Text under study Block Start
By Krista Hughes and Richard Cowan
WASHINGTON (Reuters) - The discovery of scores of graves in people-smuggling camps in Malaysia is casting a shadow over President Barack Obama's signature trade deal as U.S. lawmakers consider punishing trading partners that are soft on human trafficking.
Just as Obama's drive to win "fast-track" trade negotiating authority for the deal entered its most sensitive stage in the U.S. Congress, Malaysian police announced the discovery of 139 graves in jungle camps used by suspected smugglers and traffickers of Rohingya Muslims from Myanmar.
"This new information is very alarming," Senator Robert Menendez told Reuters, referring to the burials in the Southeast Asian country, which would be a signatory to a massive Pacific trade pact that Obama wants to complete this year.
When Menendez, a Democrat on the Senate Foreign Relations Committee, was asked if he still supported a compromise that he helped craft that would let Malaysia and other countries appearing on a U.S. black list for human trafficking participate in fast-tracked trade deals under certain circumstances, the senator said: "I'd like to try if it's possible to keep it as it is."
A spokesman said he is not opposed to the substance of his compromise, although he prefers the original language.
That compromise would have replaced Menendez's language, currently in a Senate-passed bill pending in the House of Representatives, that would bar from fast-tracked trade deals Malaysia and all other countries that earn the worst U.S. human trafficking rankings.
Trade experts consider the stricter language a "poison pill" that could condemn the entire Trans-Pacific Partnership (TPP) to a laborious congressional approval process.
It would mean that trade deals with countries ranked "Tier 3" on trafficking, the State Department's lowest, could not be fast-tracked, so either the TPP could not be expedited or Malaysia would have to leave.
The Menendez compromise was never voted upon in the Senate. By backing away now, he hopes to build support in Congress for maintaining his original, tougher language.
Having fast-track negotiating authority in place would allow Obama to negotiate the TPP, which links a dozen countries and covers 40 percent of the world economy, knowing Congress only has a yes-or-no vote and could not pick the deal apart.
The White House is working with Republicans on a legislative sleight-of-hand that would allow the House to vote on the fast-track bill containing the tougher language, betting it would be overridden by softer language in companion trade legislation.
But opposition from Menendez - an influential voice on foreign affairs who backed two of three major trade deals in 2011 - and other lawmakers could make that more difficult.
Most of Obama's Democratic Party and some Republicans oppose fast-track.
House Democratic leader Nancy Pelosi supports the original language and says it is "an important step in advancing the debate over human rights as the TPP is negotiated," her spokesman said.
The Malaysia revelations come as the U.S. State Department prepares to release its annual human trafficking scorecard this month and decide whether to keep the country at Tier 3 following a downgrade last year.
Text under study Block End
Record extracts Block Start
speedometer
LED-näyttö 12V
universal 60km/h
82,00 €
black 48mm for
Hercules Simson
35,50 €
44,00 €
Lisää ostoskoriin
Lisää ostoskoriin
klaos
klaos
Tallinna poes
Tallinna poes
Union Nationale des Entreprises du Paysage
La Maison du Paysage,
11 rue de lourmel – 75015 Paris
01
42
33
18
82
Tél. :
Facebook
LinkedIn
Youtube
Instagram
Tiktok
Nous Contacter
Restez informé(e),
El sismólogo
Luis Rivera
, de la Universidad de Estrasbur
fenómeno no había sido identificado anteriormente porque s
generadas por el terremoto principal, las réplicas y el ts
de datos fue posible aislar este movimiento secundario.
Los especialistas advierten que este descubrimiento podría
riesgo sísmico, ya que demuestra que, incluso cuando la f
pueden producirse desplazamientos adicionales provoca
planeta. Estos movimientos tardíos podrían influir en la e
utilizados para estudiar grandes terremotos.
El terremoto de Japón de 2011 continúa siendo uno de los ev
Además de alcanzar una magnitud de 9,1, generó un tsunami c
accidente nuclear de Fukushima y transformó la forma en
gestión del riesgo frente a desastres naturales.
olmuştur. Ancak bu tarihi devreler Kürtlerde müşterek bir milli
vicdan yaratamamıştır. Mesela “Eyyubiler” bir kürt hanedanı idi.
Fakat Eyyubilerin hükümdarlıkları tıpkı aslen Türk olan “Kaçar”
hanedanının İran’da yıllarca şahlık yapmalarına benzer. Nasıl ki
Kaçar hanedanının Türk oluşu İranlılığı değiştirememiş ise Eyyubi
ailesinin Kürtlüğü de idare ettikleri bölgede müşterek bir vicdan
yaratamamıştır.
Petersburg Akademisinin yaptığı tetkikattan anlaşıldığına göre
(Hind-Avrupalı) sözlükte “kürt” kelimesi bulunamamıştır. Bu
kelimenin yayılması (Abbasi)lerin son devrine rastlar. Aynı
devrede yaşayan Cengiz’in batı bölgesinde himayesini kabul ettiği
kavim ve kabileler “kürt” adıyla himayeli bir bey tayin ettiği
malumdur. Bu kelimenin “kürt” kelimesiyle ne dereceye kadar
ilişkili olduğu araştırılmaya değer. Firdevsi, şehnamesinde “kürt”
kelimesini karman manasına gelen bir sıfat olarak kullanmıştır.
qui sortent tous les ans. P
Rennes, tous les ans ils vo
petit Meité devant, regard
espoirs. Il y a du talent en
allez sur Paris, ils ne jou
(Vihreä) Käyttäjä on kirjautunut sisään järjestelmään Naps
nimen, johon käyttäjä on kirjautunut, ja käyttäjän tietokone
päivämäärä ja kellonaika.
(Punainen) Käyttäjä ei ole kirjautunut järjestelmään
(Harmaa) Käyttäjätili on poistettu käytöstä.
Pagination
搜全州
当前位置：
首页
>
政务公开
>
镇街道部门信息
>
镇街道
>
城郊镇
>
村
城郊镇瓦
Record extracts Block End
Required action 1:
Reproduce the part of the trade-deal article between "It would mean" and "companion trade legislation.", inclusive.
Required action 2:
Answer these questions from the trade-deal article:
(a) How many graves did Malaysian police announce finding in the jungle camps?
(b) What share of the world economy does the TPP cover?
(c) Which House Democratic leader supports the original language?
Required action 3:
Write the next part of the trade-deal article, picking up after its final sentence.

Response box 1:
It would mean that trade deals with countries ranked "Tier 3" on trafficking, the State Department's lowest, could not be fast-tracked, so either the TPP could not be expedited or Malaysia would have to leave.
The Menendez compromise was never voted upon in the Senate. By backing away now, he hopes to build support in Congress for maintaining his original, tougher language.
Having fast-track negotiating authority in place would allow Obama to negotiate the TPP, which links a dozen countries and covers 40 percent of the world economy, knowing Congress only has a yes-or-no vote and could not pick the deal apart.
The White House is working with Republicans on a legislative sleight-of-hand that would allow the House to vote on the fast-track bill containing the tougher language, betting it would be overridden by softer language in companion trade legislation.

Response box 2:
(a) 139
(b) 40 percent
(c) Nancy Pelosi

Response box 3:
The discovery of the graves puts pressure on the State Department to keep Malaysia on Tier 3, but it is no sure bet it will. The State Department draws a distinction between smuggling and trafficking. Smuggling, done with the consent of those involved, differs from trafficking, in which people are trapped by force or deception into labour or prostitution.
The graves were found in an area long known for the smuggling of Rohingya and local villagers reported seeing Rohingya in the area, but Malaysia's Deputy Home (Interior) Minister Wan Junaidi Tuanku Jaafar has said it was unclear whether those killed were illegal migrants or legal foreign workers.
"THE MALAYSIA FIX"
The State Department would need to show that Malaysia has neither fully complied with minimum anti-trafficking standards nor made significant efforts to do so to justify keeping Malaysia on Tier 3.
Malaysia has an estimated 2 million illegal migrant labourers, many of whom work in conditions of forced labour under employers and recruitment companies in sectors ranging from electronics to palm oil to domestic service.
An administration official said a major cause of the trafficking problem in Malaysia related to foreign workers who are subject to forced labour and debt bondage, and the White House was working closely with the Malaysian government and stakeholders to fight the problem.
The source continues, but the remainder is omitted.